Adopt new tech, but proceed with caution: Vijay R, Mahindra & Mahindra Financial Services

A cybersecurity veteran with over 20 years of experience across government, defense, retail and banking domains, Vijay Radhakrishnan is a strategic business security thought leader with digital transformation as the guiding light for his approach towards IT governance, risk, security and compliance.

In an interaction with CSOOnline, he reveals what it takes to keep a financial organization secure amidst global threats and compliance roadblocks.

What is your organization’s cybersecurity strategy based on? Preventive or reactive or both?

In terms of security there is always the unknown. Generally, a cybersecurity expert will talk about 4 things – known known, known unknown, unknown known and unknown unknown. The last two are always interesting. Security does not mean just putting on firewalls anymore. It has to be a layered approach across all layers – physical, application, network etc. You need to have controls everywhere and go for a hybrid model.

Then insider threats are also a big headache for organizations.
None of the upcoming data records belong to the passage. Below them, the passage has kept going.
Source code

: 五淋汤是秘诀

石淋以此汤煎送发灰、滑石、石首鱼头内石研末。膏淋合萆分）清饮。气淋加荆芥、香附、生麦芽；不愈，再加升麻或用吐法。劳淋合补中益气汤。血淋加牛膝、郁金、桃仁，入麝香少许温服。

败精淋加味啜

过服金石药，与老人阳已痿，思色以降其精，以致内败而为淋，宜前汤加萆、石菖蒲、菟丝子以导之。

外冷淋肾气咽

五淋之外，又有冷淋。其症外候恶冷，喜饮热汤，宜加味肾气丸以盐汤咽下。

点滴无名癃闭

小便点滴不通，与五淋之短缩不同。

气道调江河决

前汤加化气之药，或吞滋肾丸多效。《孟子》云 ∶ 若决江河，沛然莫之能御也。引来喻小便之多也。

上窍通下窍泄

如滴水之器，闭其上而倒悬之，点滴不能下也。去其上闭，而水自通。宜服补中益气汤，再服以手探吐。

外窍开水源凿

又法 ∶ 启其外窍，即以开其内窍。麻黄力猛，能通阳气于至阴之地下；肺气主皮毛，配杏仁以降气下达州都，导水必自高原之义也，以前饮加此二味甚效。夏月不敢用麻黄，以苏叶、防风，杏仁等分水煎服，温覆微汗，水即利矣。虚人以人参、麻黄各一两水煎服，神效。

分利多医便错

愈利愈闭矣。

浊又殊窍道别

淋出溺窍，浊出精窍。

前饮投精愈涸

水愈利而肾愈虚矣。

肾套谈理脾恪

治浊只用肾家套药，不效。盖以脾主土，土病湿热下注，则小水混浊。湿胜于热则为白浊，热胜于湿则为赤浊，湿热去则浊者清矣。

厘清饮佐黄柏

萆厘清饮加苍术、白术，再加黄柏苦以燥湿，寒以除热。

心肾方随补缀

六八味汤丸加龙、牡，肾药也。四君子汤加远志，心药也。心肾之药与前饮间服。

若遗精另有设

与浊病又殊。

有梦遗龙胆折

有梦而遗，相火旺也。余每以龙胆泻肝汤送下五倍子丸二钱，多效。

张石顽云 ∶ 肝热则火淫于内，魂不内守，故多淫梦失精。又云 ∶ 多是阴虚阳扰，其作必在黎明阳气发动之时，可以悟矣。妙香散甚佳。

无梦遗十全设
Technologies like machine learning and artificial intelligence can help in catching these things before it becomes too late. Also, most of the privilege usage accounts have to be continuously monitored or monitored for anomalies as they are targeted the most.

In the case of a breach, whose responsibility is it – the CIO or CISO?

I’d say it is the responsibility of both. In certain situations, the CIO or CISO might end up in an argument but it can be a healthy argument which is better for the health of the organization in the long run. Ultimately they act like a team in the case of a crisis.

RBI has mandated banks to link SWIFT with CBS and released a list of 9000 NBFCs that were found to be high risk. What is your opinion?

SWIFT is ultimately one instrument through which international transfers take place. For banks, whenever funds are transferred it means it has to physically exist somewhere – either in paper form or in the ledger. Banks have made a huge fundamental mistake by not integrating their systems with the network. They must do it as soon as possible.

In the case of high-risk NBFCs, there are certain measures which can be deployed (from a loan perspective). Obviously, there has to be a level of stringent assessment before granting loan to high-risk parties. Subsequently, loan repayment should also be monitored. It should be assessed whether the money coming back is through a normal payment mode, or coming in unusual bursts. RBI will say something is non-compliant, but they don’t say ‘X’ is non-compliant. The missives are a little vague when it comes to the regulator. In such a scenario, companies have to stick to the fundamentals.

Couple of Do’s and Don’ts for your peers.

Be clear of what you are doing. Don’t be biased about things. Because the bylaws are very clear. Forget about the certifications or degrees you have. Fundamentally, be upfront and don’t be afraid. Hacks do happen. It’s a question of how you manage the hacks – what are the preventive measures, what are the mechanisms – even then you can’t be 100 percent sure that everything has been captured. There are different mechanisms including cyber insurance, which you must deploy to keep the organization safe.  

What are the technologies that are important to an FSI institution’s security strategy?

Artificial Intelligence and machine learning are important – but to a certain level only. There has to be a cutoff point. You cannot automate everything. Big data analytics is another extremely important tool because of the churn of data available today. When it comes to blockchain – we have to wait and watch. From a security perspective, I will always look at the abusive part of it first, and how it can be taken advantage of. You can adopt new tech, but one must proceed with caution.